It's a symmetrical airfoil, the lower section is flat as well. When Walter Extra used this airfoil quite a few 'experts' claimed the plane couldn't and wouldn't fly…..
Concerning drag; Look at the thickness of the wing and the nose radius, lots of drag (needed for vertical maneuvers when pointing straight down)
 

Roy Holmes

Resource contributor
#14
Bill,
The reason it slows down is the propellor creates drag when you throttle back and the Lear only loses thrust nothing else.
One of the most obvious differences when converting to jets after flying props is that the thing hardly slows at all when the throttle is closed, hence the need for speed brakes.
Compared to prop drag the airplane parasitic drag is small.
Roy
 
#15
Nevertheless the Extra 200/300 design does create a lot of drag, even for a prop driven aircraft.
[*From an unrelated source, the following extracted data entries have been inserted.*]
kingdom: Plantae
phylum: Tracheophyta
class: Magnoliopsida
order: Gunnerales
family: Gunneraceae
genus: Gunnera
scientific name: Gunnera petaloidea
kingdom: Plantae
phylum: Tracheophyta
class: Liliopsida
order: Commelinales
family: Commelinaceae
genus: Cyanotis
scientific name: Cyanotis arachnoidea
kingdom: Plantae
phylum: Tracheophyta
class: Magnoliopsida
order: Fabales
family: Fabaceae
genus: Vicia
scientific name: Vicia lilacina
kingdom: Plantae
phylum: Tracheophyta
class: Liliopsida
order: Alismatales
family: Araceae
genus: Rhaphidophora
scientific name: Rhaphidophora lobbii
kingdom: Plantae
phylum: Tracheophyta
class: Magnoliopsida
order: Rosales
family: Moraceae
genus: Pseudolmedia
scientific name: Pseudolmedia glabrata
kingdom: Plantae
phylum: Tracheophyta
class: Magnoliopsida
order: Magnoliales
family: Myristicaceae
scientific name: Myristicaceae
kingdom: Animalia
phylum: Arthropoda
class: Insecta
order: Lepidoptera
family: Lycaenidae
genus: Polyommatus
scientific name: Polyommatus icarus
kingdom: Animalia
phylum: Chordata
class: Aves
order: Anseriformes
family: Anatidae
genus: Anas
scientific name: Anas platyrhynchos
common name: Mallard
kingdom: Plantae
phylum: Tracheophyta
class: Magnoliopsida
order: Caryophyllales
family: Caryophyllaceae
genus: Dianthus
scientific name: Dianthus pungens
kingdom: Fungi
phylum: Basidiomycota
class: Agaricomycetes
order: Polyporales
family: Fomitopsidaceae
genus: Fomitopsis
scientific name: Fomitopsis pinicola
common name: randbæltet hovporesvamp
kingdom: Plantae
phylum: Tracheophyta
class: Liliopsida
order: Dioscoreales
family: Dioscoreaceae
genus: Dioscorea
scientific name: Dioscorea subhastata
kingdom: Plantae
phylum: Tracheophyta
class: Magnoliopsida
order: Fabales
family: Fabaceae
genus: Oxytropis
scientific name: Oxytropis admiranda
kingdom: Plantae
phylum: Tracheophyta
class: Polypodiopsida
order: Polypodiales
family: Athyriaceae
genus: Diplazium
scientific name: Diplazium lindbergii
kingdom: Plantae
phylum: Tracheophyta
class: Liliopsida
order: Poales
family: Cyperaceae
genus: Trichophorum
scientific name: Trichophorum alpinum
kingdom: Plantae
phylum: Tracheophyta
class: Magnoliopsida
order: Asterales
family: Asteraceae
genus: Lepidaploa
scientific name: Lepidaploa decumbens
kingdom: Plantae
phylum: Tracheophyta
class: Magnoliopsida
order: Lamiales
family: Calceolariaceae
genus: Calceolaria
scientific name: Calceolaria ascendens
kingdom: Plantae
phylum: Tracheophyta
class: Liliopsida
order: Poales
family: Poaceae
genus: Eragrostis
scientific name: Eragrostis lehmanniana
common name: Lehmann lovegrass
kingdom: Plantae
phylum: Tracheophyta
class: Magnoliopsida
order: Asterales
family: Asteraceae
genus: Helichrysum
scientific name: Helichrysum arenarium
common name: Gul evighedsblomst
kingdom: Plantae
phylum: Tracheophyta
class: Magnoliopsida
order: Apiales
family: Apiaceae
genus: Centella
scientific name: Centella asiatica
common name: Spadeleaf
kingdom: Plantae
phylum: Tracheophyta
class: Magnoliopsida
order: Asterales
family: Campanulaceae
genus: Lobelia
A typical Cessna with its strutted high wing and its tricycle gear has an L/D ratio of around 9, while the Extra has a L/D ratio of only 6.
 

Roy Holmes

Resource contributor
#16
And the Cessna wing loading is 14.1 lbs/sq ft while Extra is 20.5. About the same ratio as L/D. The Extra has a symmetrical wing section which has less CL than the 172 wing plus the extra wing area is 102 feet compared to the Cessna 174. The wing may be draggy but the L/D difference comes from less lift as well as possibly more drag.